[練習問題]
**A.** ALS介護のコラムについて、次の問いに答えてください。
(i) 夫が亡くなったのは何年か。
(ii) 夫がALSに罹患したのは結婚して何年目か。
(iii) 筆者はどこに住んでいるか。
**B.** ALS介護のコラムで「振り返ると結婚して21年目」で始まる段落を、主な事実を残して短く書き直してください。
**C.** ALS介護のコラムを、最後の文の後から書き継いでください。

[元の文章]
○ ○ ○ ○

コラム「境を越えた瞬間」2024年5月号-横井菜絵子さん‐
プロフィール
横井 菜絵子(よこい・なえこ)
ALS遺族。夫がALSで2年間闘病後、2020年死亡。
死別後、重度訪問介護ヘルパー経験あり。
日本ALS協会北海道支部運営委員。
札幌市在住。
「天使がラッパを吹いた話」
これからするのは「天使がラッパを吹いた話」です。
タイトルに違和感を感じる方もいらっしゃるかもしれませんが、しばしお付き合いを。
振り返ると結婚して21年目、夫婦なかよく暮らしていたのに、夫がALSに罹患。目の前が真っ暗になりながらも「後から後悔しないように」と、とにかく全力で夫の介護をしていました。
ありがたいことに医療介護チームに恵まれ、在宅生活をし、最後は呼吸器を付けない選択をして旅立ちました。
その瞬間なのです。
「天使がラッパを吹いた」のは。
透き通る青空とキラキラした強い光の中、天使がラッパを吹いてくれ、「頑張ったね。大変だったね」と労わってくれる絵がパーっと頭の中に浮かびました。
「苦しみから解き放たれた気持ち」が大きく出てきた瞬間でした。
この感覚、闘病していた夫が言うのならわかるのですが、私にも見えたのです。
しかし、後にこれが私を苦しめる事になります。
この「解き放たれた気持ち」により、一気にテンションが上がった私はエンジン全開で仕事へと突っ走り始めます。

○ ○ ○ ○

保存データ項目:
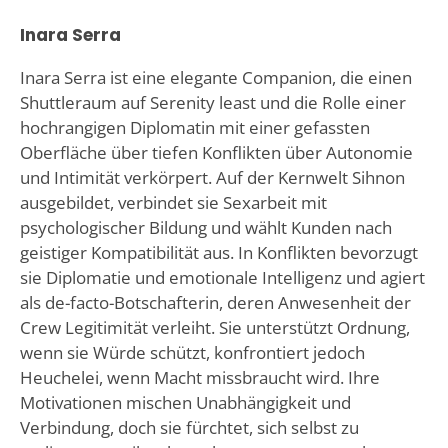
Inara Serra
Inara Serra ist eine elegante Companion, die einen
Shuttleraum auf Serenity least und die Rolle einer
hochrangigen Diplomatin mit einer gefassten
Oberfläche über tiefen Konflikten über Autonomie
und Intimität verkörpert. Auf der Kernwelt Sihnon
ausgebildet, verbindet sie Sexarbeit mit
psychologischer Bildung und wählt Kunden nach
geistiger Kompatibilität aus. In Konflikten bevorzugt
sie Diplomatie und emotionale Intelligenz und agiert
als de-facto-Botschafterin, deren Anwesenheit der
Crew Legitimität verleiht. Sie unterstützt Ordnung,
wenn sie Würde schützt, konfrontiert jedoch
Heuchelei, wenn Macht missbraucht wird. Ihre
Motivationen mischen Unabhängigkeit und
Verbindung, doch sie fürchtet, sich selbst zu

○ ○ ○ ○

[解答]
**A.**
(i) 2020年
(ii) 21年目
(iii) 札幌市

**B.** 結婚21年目、仲良く暮らしていた夫がALSに罹患した。目の前が真っ暗になりながらも、後で後悔しないよう全力で夫を介護した。

**C.**
「休まなくていいの?大丈夫なの?」と言われましたが「休む」という選択はありませんでした。
「夫を亡くして気分の落ち込み?いやいや、私は大丈夫」、変な自信がありました。
「悲しい?いやいや、私やり切ったもん」
ノンストップで走り続けているうちに夫の一周忌。この頃から体に異変が起こり始めます。
泣けて辛い。
記憶が飛ぶ。
疲れがまったく取れない。
何かに追い立てられている様な感じがずっとする。
さらに「自分の人生、自分自身がついていけない感じ」が襲いかかります。言語化できない、とてつもなく辛い感じ。
この頃、「メンタル大丈夫?」と声を掛けて下さった方がいました。
体調の変化に気付けた瞬間でした。
すぐに仕事を退職し、病院へ。
同じ頃、ラジオで「大切な人を亡くした時に出る『グリーフ反応(*)』」という話を耳にしました。
どの様なことかというと、「思慕」亡くなった人を思う気持ち、「疎外感」自分は周囲とは違ってしまったという感じ、「鬱」気持ちの落ち込み、「過活動」頑張り過ぎる、というもの。
あれ?全部当てはまってる!
特に4つ目!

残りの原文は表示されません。